A Busy kitchen often resounds with the din of chef banter and instructions shouted over steaming pots and clanging pans.

But in Mary’s Cooking Class, hearing-impaired students operate beyond the noise – these hearing-impaired culinary prodigies use their keen sense of sign and smell to service food from start to finish.

Ten graduates from the most recent class, which graduated in April, will compete in the Myanmar Culinary Arts Competition starting today at Myanmar Event Park.

“We give them a basic cooking course. After the course, we send them to the hotels and restaurant to receive training,” said Maurizio Mandl, the visionary behind the class.

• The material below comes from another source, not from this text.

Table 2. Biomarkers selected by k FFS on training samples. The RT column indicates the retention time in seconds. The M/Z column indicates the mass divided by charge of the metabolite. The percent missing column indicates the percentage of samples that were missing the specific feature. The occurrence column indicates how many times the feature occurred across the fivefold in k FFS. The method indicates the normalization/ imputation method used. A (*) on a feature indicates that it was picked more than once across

Mandl founded My Red Elephant, a social organisation that operates classes for disadvantaged youth. Through MRE, he began visiting the Mary Chapman School for the Deaf in Yangon, where he realised that many deaf students struggled to find a job after leaving school.

The realisation prompted him to initiate a cooking project for Mary Chapman graduates interested in culinary arts. Since 2013, four classes have come and gone, learning under the tutelage of volunteer chefs over a three-month course.

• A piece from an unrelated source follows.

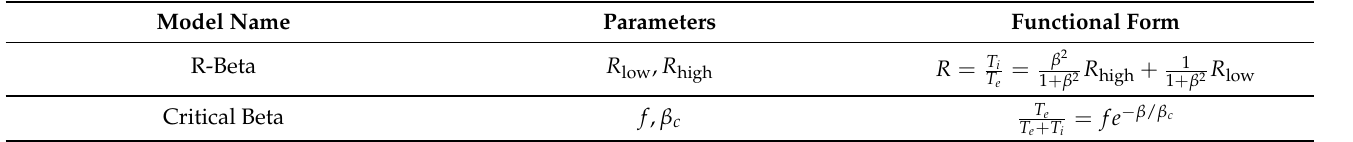
Table A1. JAB Emission Model List. This is a compendium of the phonologically motivated emission models mentioned in this work. The shear stress S = γ 2 | dv z / ds | and dimensional parameters L j and L S are set by the width of jet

Students who complete the course usually take part in regular cooking competitions, such as this week’s event. In the past two years, graduates have already won one silver medal and one bronze medal.

“Our aim is to give them a future and to bring them into a society. They can earn money and support their families,” Mr Mandl said.

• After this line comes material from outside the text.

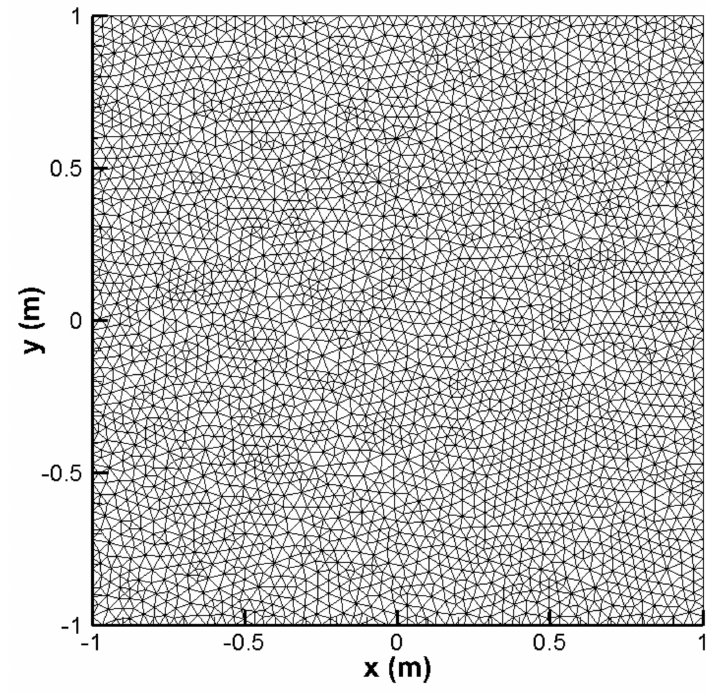
Figure 8. Computational mesh in the potential flow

One such success story is Ko Kaung Nyein Khine, a 24-year-old graduate from the second batch of students who began studying at Mary Chapman at age 11. When Cyclone Nargis hit the country in 2008, he had to leave the school. As Myanmar slowly emerged from the wreckage, his father urged him to find a job that would hire him. He tried cutting hair, even studying at a vocational school, but he knew that the barbershop would not suit his interests.

Then he heard about Mary’s Cooking Class.

“When I visited my school, I heard there is a regular cooking course,” he said, with the help of a sign language interpreter. “Students who took the course had been working at hotels. It caught my interest and I joined in 2015,” he said.

A few weeks after graduating in April 2015, he too started work in the hospitality industry. Working in the kitchen of Kandawgyi Hotel, he has added to the list of MCC alumni currently cooking some of Yangon’s finest food: Other former students work at The Governor’s Residence, Novotel, Chatrium, Inya Lake Hotel, Summit Parkview, Monsoon restaurant, Le Planteur restaurant and La Tartine. Almost all work on permanent contracts.

“If I couldn’t have attended the course, I would spend [all my time] helping my parents at home. I can earn a living now,” Ko Kaung Nyein Khine said. “I discovered my passion through cooking training,” he said.

Mr Mandl said the training is made possible by writing and sign language. Teachers from the Mary Chapman school help facilitate communication.

Ko Ye Lwin Oo, another graduate now working at Le Planteur, said there are other ways to talk to coworkers – including getting them to speak his language.

“Sometimes I just grasp what my co-worker tells me by lip-reading,” he said. “I also taught some of my co-workers sign-language hand movements, such as for tomato and onion,” he said. “Now I don’t have to write everything down so much.”